Before-and-after object lists:
=== Begin Enclosure ===
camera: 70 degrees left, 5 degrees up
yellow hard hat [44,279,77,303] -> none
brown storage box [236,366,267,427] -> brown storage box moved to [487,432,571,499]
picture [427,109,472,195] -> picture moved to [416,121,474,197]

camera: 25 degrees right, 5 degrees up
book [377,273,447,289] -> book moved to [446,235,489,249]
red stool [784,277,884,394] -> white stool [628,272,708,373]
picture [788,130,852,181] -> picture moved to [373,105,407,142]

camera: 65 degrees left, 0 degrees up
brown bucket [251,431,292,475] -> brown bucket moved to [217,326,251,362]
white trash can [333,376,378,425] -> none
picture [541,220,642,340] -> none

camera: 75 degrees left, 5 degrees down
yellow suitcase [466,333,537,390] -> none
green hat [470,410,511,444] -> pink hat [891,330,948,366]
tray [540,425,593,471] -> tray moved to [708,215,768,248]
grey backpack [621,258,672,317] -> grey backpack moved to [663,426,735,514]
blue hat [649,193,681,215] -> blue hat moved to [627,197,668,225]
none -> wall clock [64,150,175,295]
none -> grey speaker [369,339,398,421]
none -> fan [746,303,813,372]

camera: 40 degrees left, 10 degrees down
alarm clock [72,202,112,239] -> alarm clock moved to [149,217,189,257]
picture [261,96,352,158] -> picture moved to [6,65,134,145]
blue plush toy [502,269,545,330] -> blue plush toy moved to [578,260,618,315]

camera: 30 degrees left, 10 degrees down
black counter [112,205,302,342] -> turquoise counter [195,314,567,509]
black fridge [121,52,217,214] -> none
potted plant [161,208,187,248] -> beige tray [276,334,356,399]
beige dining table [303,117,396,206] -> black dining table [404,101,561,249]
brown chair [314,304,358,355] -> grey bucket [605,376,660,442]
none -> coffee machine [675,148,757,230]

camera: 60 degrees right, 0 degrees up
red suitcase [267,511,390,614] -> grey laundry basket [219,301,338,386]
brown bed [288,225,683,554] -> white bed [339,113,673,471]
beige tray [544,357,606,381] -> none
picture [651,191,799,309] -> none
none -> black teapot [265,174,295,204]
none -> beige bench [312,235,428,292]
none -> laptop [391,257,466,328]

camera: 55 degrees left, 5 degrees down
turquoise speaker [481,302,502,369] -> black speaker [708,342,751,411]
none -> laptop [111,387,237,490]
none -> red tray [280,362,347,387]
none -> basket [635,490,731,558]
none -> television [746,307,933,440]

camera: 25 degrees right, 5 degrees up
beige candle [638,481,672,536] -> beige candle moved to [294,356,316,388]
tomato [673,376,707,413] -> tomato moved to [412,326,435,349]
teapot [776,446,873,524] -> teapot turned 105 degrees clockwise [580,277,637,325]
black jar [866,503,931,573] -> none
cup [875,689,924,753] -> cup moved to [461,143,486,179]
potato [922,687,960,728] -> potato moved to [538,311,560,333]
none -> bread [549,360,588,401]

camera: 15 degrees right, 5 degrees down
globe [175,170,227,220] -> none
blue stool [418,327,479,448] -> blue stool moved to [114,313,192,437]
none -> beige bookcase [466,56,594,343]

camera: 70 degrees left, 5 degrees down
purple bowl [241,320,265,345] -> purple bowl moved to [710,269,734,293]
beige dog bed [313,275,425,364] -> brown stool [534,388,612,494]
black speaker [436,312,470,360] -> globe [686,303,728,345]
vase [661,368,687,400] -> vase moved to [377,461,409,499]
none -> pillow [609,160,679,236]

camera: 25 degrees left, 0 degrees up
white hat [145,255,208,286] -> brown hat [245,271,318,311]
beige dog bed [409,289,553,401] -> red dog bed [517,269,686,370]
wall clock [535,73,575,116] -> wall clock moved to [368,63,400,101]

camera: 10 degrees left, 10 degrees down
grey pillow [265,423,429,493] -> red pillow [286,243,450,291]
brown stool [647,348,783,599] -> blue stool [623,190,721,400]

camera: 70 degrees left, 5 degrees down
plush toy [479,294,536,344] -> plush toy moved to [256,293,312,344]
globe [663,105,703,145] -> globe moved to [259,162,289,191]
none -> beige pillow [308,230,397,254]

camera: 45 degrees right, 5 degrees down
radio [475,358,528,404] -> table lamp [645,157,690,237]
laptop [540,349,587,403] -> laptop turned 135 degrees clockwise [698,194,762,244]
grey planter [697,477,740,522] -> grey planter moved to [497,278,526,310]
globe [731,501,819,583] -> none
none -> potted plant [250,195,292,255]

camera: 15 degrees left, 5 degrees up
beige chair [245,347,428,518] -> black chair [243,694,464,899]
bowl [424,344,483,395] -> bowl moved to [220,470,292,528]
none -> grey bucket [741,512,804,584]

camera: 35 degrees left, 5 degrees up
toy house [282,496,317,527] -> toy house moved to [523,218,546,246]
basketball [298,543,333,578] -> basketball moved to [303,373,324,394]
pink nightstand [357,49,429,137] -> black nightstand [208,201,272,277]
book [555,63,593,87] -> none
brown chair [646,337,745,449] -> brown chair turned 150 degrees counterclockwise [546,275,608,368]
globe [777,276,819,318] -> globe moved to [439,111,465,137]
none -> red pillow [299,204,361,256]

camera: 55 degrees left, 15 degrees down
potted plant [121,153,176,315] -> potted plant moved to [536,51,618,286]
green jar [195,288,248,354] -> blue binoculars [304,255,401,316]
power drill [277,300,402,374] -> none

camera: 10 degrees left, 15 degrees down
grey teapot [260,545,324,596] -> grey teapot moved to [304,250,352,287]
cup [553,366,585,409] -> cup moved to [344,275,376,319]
=== End Enclosure ===
## What you should do:
A faithful, word-for-word transcription of the data above is required.

## Task answer:
camera: 70 degrees left, 5 degrees up
yellow hard hat [44,279,77,303] -> none
brown storage box [236,366,267,427] -> brown storage box moved to [487,432,571,499]
picture [427,109,472,195] -> picture moved to [416,121,474,197]

camera: 25 degrees right, 5 degrees up
book [377,273,447,289] -> book moved to [446,235,489,249]
red stool [784,277,884,394] -> white stool [628,272,708,373]
picture [788,130,852,181] -> picture moved to [373,105,407,142]

camera: 65 degrees left, 0 degrees up
brown bucket [251,431,292,475] -> brown bucket moved to [217,326,251,362]
white trash can [333,376,378,425] -> none
picture [541,220,642,340] -> none

camera: 75 degrees left, 5 degrees down
yellow suitcase [466,333,537,390] -> none
green hat [470,410,511,444] -> pink hat [891,330,948,366]
tray [540,425,593,471] -> tray moved to [708,215,768,248]
grey backpack [621,258,672,317] -> grey backpack moved to [663,426,735,514]
blue hat [649,193,681,215] -> blue hat moved to [627,197,668,225]
none -> wall clock [64,150,175,295]
none -> grey speaker [369,339,398,421]
none -> fan [746,303,813,372]

camera: 40 degrees left, 10 degrees down
alarm clock [72,202,112,239] -> alarm clock moved to [149,217,189,257]
picture [261,96,352,158] -> picture moved to [6,65,134,145]
blue plush toy [502,269,545,330] -> blue plush toy moved to [578,260,618,315]

camera: 30 degrees left, 10 degrees down
black counter [112,205,302,342] -> turquoise counter [195,314,567,509]
black fridge [121,52,217,214] -> none
potted plant [161,208,187,248] -> beige tray [276,334,356,399]
beige dining table [303,117,396,206] -> black dining table [404,101,561,249]
brown chair [314,304,358,355] -> grey bucket [605,376,660,442]
none -> coffee machine [675,148,757,230]

camera: 60 degrees right, 0 degrees up
red suitcase [267,511,390,614] -> grey laundry basket [219,301,338,386]
brown bed [288,225,683,554] -> white bed [339,113,673,471]
beige tray [544,357,606,381] -> none
picture [651,191,799,309] -> none
none -> black teapot [265,174,295,204]
none -> beige bench [312,235,428,292]
none -> laptop [391,257,466,328]

camera: 55 degrees left, 5 degrees down
turquoise speaker [481,302,502,369] -> black speaker [708,342,751,411]
none -> laptop [111,387,237,490]
none -> red tray [280,362,347,387]
none -> basket [635,490,731,558]
none -> television [746,307,933,440]

camera: 25 degrees right, 5 degrees up
beige candle [638,481,672,536] -> beige candle moved to [294,356,316,388]
tomato [673,376,707,413] -> tomato moved to [412,326,435,349]
teapot [776,446,873,524] -> teapot turned 105 degrees clockwise [580,277,637,325]
black jar [866,503,931,573] -> none
cup [875,689,924,753] -> cup moved to [461,143,486,179]
potato [922,687,960,728] -> potato moved to [538,311,560,333]
none -> bread [549,360,588,401]

camera: 15 degrees right, 5 degrees down
globe [175,170,227,220] -> none
blue stool [418,327,479,448] -> blue stool moved to [114,313,192,437]
none -> beige bookcase [466,56,594,343]

camera: 70 degrees left, 5 degrees down
purple bowl [241,320,265,345] -> purple bowl moved to [710,269,734,293]
beige dog bed [313,275,425,364] -> brown stool [534,388,612,494]
black speaker [436,312,470,360] -> globe [686,303,728,345]
vase [661,368,687,400] -> vase moved to [377,461,409,499]
none -> pillow [609,160,679,236]

camera: 25 degrees left, 0 degrees up
white hat [145,255,208,286] -> brown hat [245,271,318,311]
beige dog bed [409,289,553,401] -> red dog bed [517,269,686,370]
wall clock [535,73,575,116] -> wall clock moved to [368,63,400,101]

camera: 10 degrees left, 10 degrees down
grey pillow [265,423,429,493] -> red pillow [286,243,450,291]
brown stool [647,348,783,599] -> blue stool [623,190,721,400]

camera: 70 degrees left, 5 degrees down
plush toy [479,294,536,344] -> plush toy moved to [256,293,312,344]
globe [663,105,703,145] -> globe moved to [259,162,289,191]
none -> beige pillow [308,230,397,254]

camera: 45 degrees right, 5 degrees down
radio [475,358,528,404] -> table lamp [645,157,690,237]
laptop [540,349,587,403] -> laptop turned 135 degrees clockwise [698,194,762,244]
grey planter [697,477,740,522] -> grey planter moved to [497,278,526,310]
globe [731,501,819,583] -> none
none -> potted plant [250,195,292,255]

camera: 15 degrees left, 5 degrees up
beige chair [245,347,428,518] -> black chair [243,694,464,899]
bowl [424,344,483,395] -> bowl moved to [220,470,292,528]
none -> grey bucket [741,512,804,584]

camera: 35 degrees left, 5 degrees up
toy house [282,496,317,527] -> toy house moved to [523,218,546,246]
basketball [298,543,333,578] -> basketball moved to [303,373,324,394]
pink nightstand [357,49,429,137] -> black nightstand [208,201,272,277]
book [555,63,593,87] -> none
brown chair [646,337,745,449] -> brown chair turned 150 degrees counterclockwise [546,275,608,368]
globe [777,276,819,318] -> globe moved to [439,111,465,137]
none -> red pillow [299,204,361,256]

camera: 55 degrees left, 15 degrees down
potted plant [121,153,176,315] -> potted plant moved to [536,51,618,286]
green jar [195,288,248,354] -> blue binoculars [304,255,401,316]
power drill [277,300,402,374] -> none

camera: 10 degrees left, 15 degrees down
grey teapot [260,545,324,596] -> grey teapot moved to [304,250,352,287]
cup [553,366,585,409] -> cup moved to [344,275,376,319]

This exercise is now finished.